«Il y a le chemin que tout le monde veut vous voir emprunter et il y a celui que vous-même considérez comme le meilleur à prendre...»

À 56 ans, Gino Vannelli a la crinière plus épaisse et plus noire que jamais, pas une ride ni une livre de trop. Top Gino, malgré le millage... Des chemins, Gino Vannelli en a pris de toutes les sortes depuis qu'il a quitté Montréal il y a 30 ans. Il a connu la lumière des avenues de la grande pop - alors que tout le monde roulait sur le highway du rock. En 1990, il laissera les boulevards de Los Angeles pour les rues plus tranquilles de Portland.

Dans le calme relatif de l'Oregon, il partira à la recherche de lui-même sur les voies intérieures tracées par les grandes philosophies orientales. «J'ai beaucoup étudié les religions», nous disait-il au cours d'une entrevue récente en prévision de son deuxième passage au FIJM en deux ans. Et d'ajouter que la partie formelle de ses explorations religieuses s'était avérée beaucoup plus facile que la partie expérimentale qui, seule, par ailleurs, fait avancer vers la Vérité. Parfois par des venelles sombres, et toujours dans le doute: suis-je dans un cul-de-sac? ça débouche, mais sur quoi?

L'homme cherchait, l'artiste aussi. «Au milieu des années 90, j'ai enregistré Yonder Tree, un album qui marquait un virage net avec ce que j'avais fait avant. Ce disque a été assez mal reçu, certains m'accusant même de manquer de respect envers mes fans: ils voulaient entendre le vieux Gino Vannelli...» Après la sortie en 1997 de Slow Love, un autre disque de jazz acoustique, il travaillera entre autres avec le bassiste Alain Caron (Uzeb).

«Je ne suis pas un chanteur de jazz; Frank Sinatra ne l'était pas non plus. Le jazz est un idiome qui a des harmonies et un rythme propres que l'on retrouve chez des musiciens comme Wayne Shorter, Herbie Hancock ou Pat Metheny», dit-il.

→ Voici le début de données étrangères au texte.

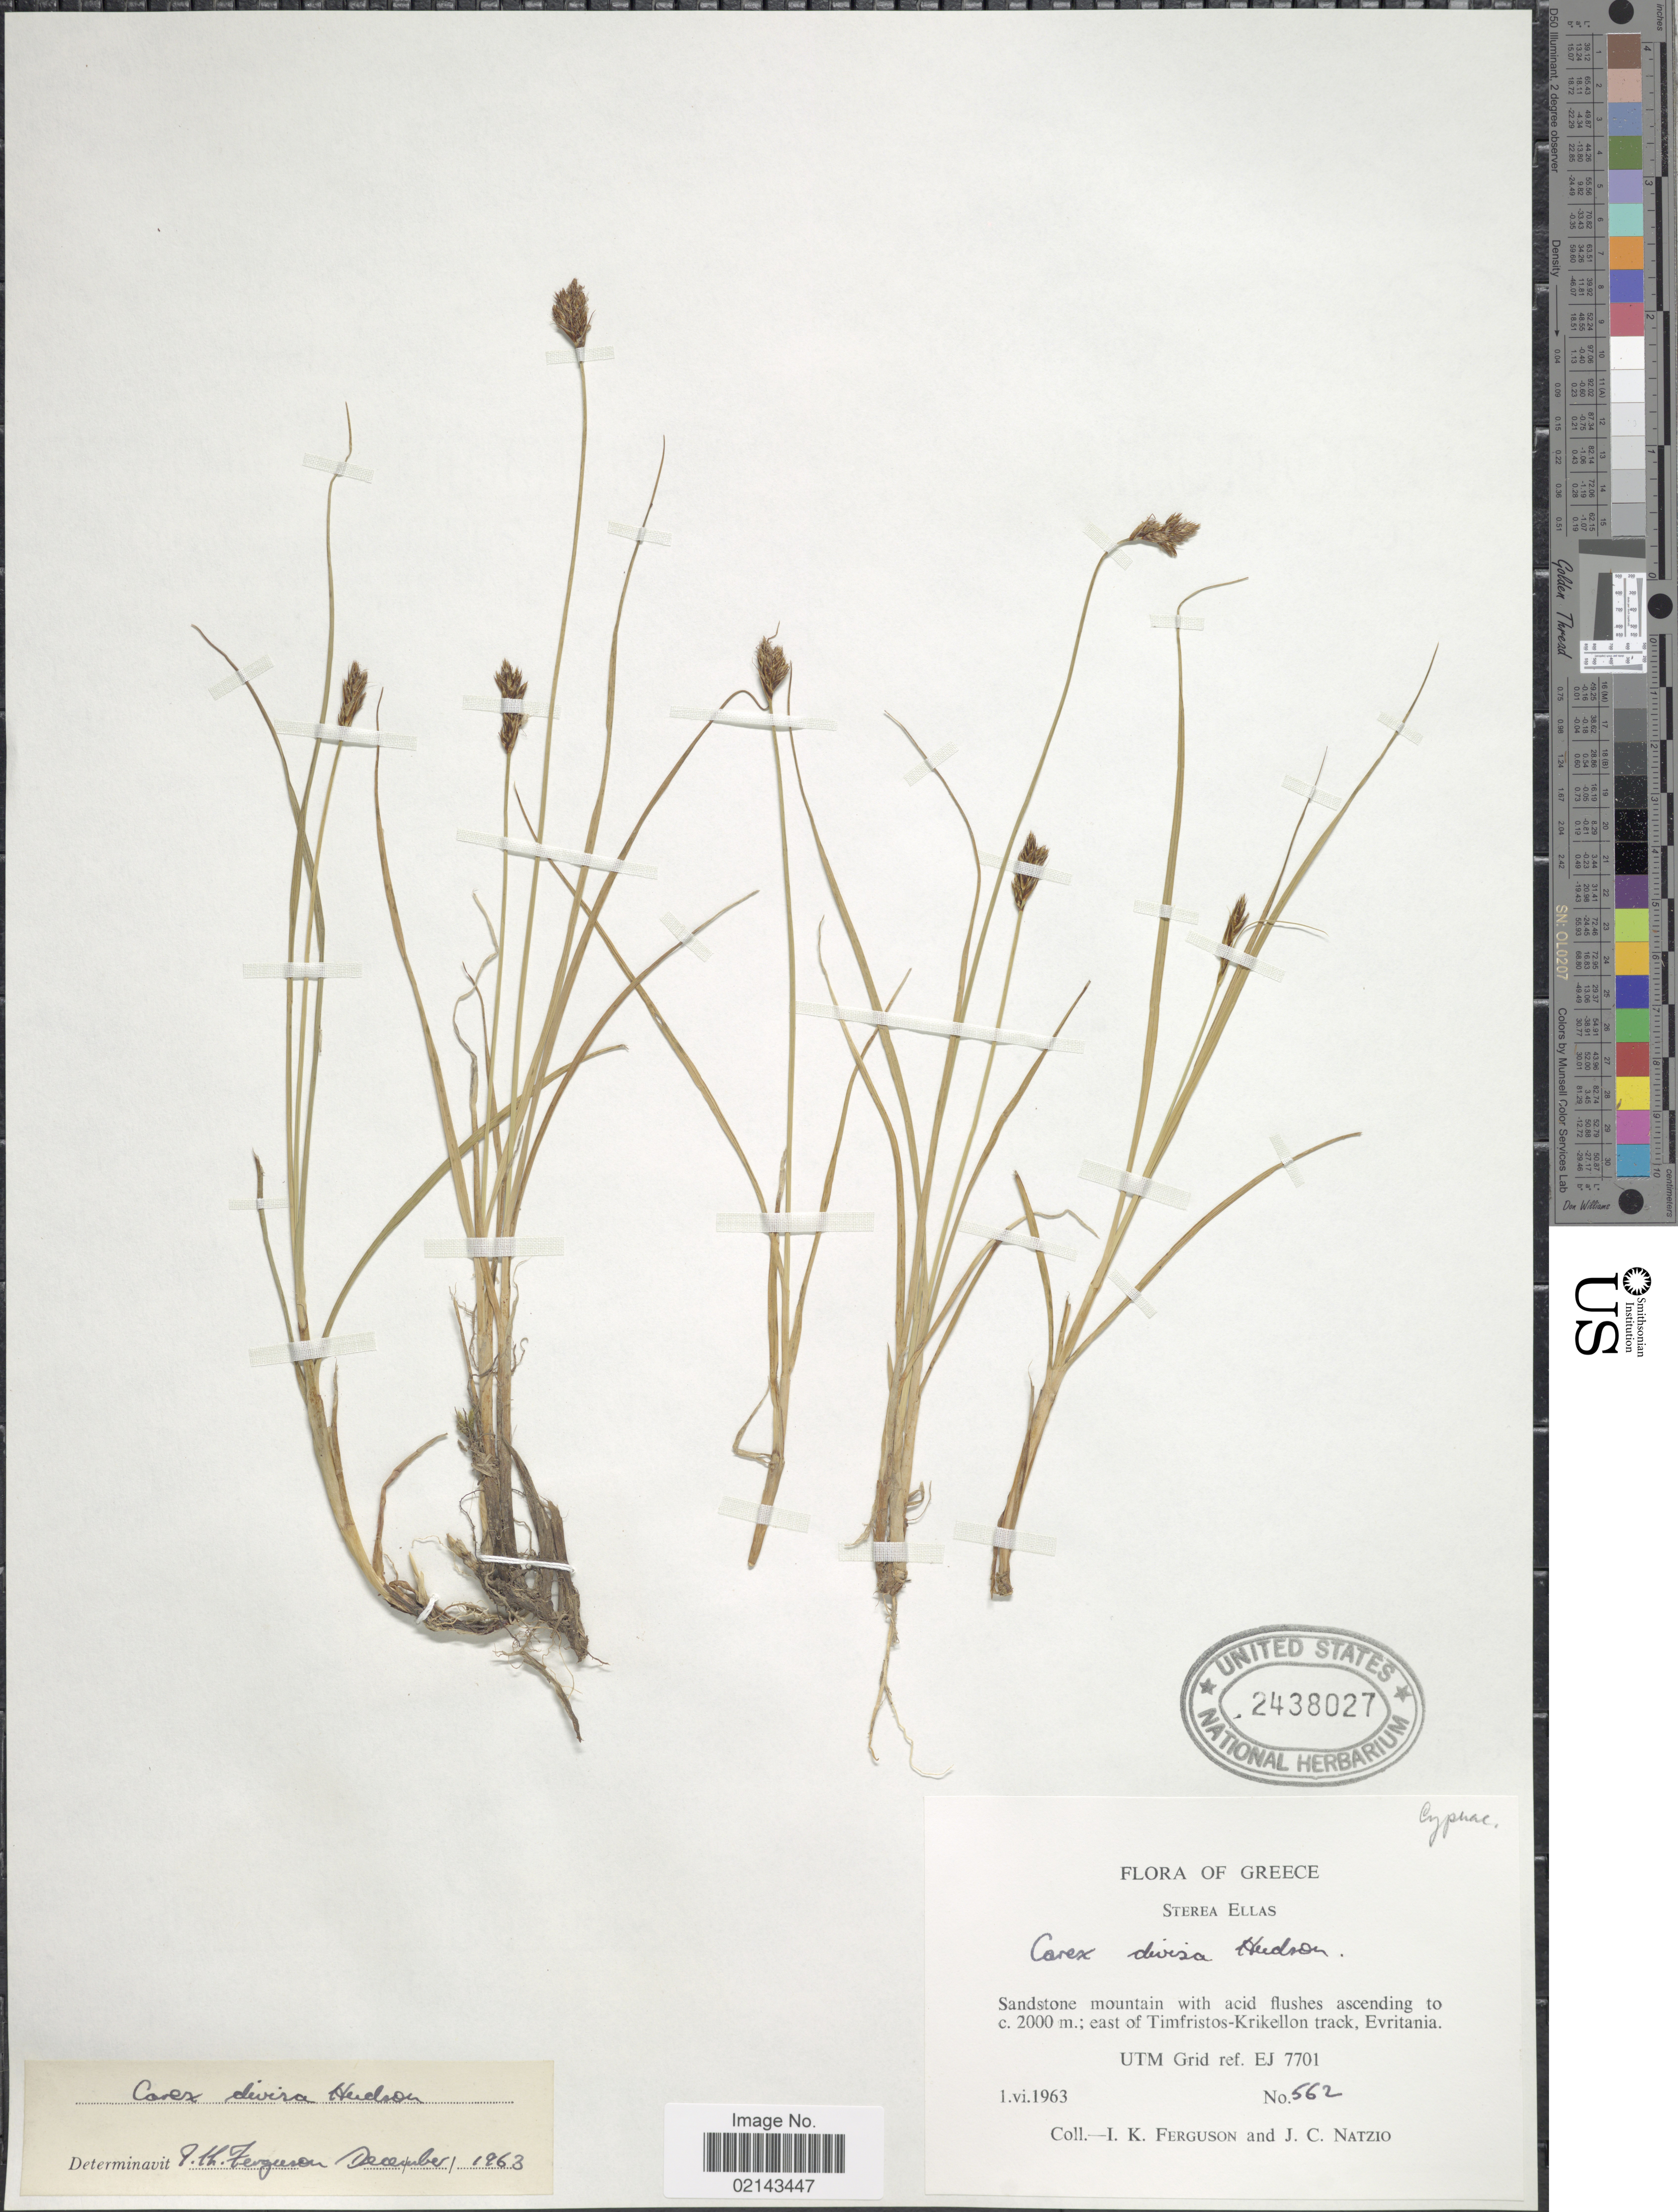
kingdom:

Et Gino Vannelli explique qu'il aime combiner toutes les influences qui ont fait de lui l'artiste, unique, il faut le dire, qu'il est devenu. Les grandes ballades, le rythm'n'blues, le classique: Gino est un fan de Ravel qui alliait «l'aventure harmonique» à un classicisme certain. Et le compositeur français admettait d'emblée l'influence que le jazz, naissant, exerçait sur lui; au cours d'un voyage aux États-Unis (et au Canada) au début des années 20, il avait même averti ses hôtes américains qu'ils ne traitaient pas le jazz, leur musique nationale en devenir, avec assez d'égards...

Et ce concert au Festival? «Une autre expérience. En Europe, je chante tantôt avec un grand ensemble de 60 musiciens, tantôt du classique expérimental avec un orchestre de chambre appelé Magog. Et j'ai toujours mon West Coast Band, une bombe qui me procure le plus grand plaisir.»

Installé aux Pays-Bas depuis trois ans, le chanteur s'est d'abord remis à l'écriture, un processus douloureusement solitaire - «J'ai dû oublier que j'étais Gino Vannelli», - puis s'est lié avec des jazzmen hollandais dont, récemment, le pianiste Bert van den Brink, «un des meilleurs de Hollande». «Les Hollandais acceptent mon côté expérimental. Bert et moi sommes d'ailleurs à mettre la dernière main à un CD qui sortira en octobre.»

Entre-temps, Gino Vannelli propose ses grands succès dans ce Songbook Concert, en duo avec son ami aveugle (ils sont au North Sea Jazz Festival de Rotterdam la semaine prochaine). «Je prends le risque d'un concert d'une heure et demie avec juste un piano; ça m'oblige à utiliser ma voix différemment.»

Le chanteur change...

Gino Vannelli, The Concert Book, demain au Théâtre Maisonneuve de la PdA, 18h; avec Bert van den Brink au piano.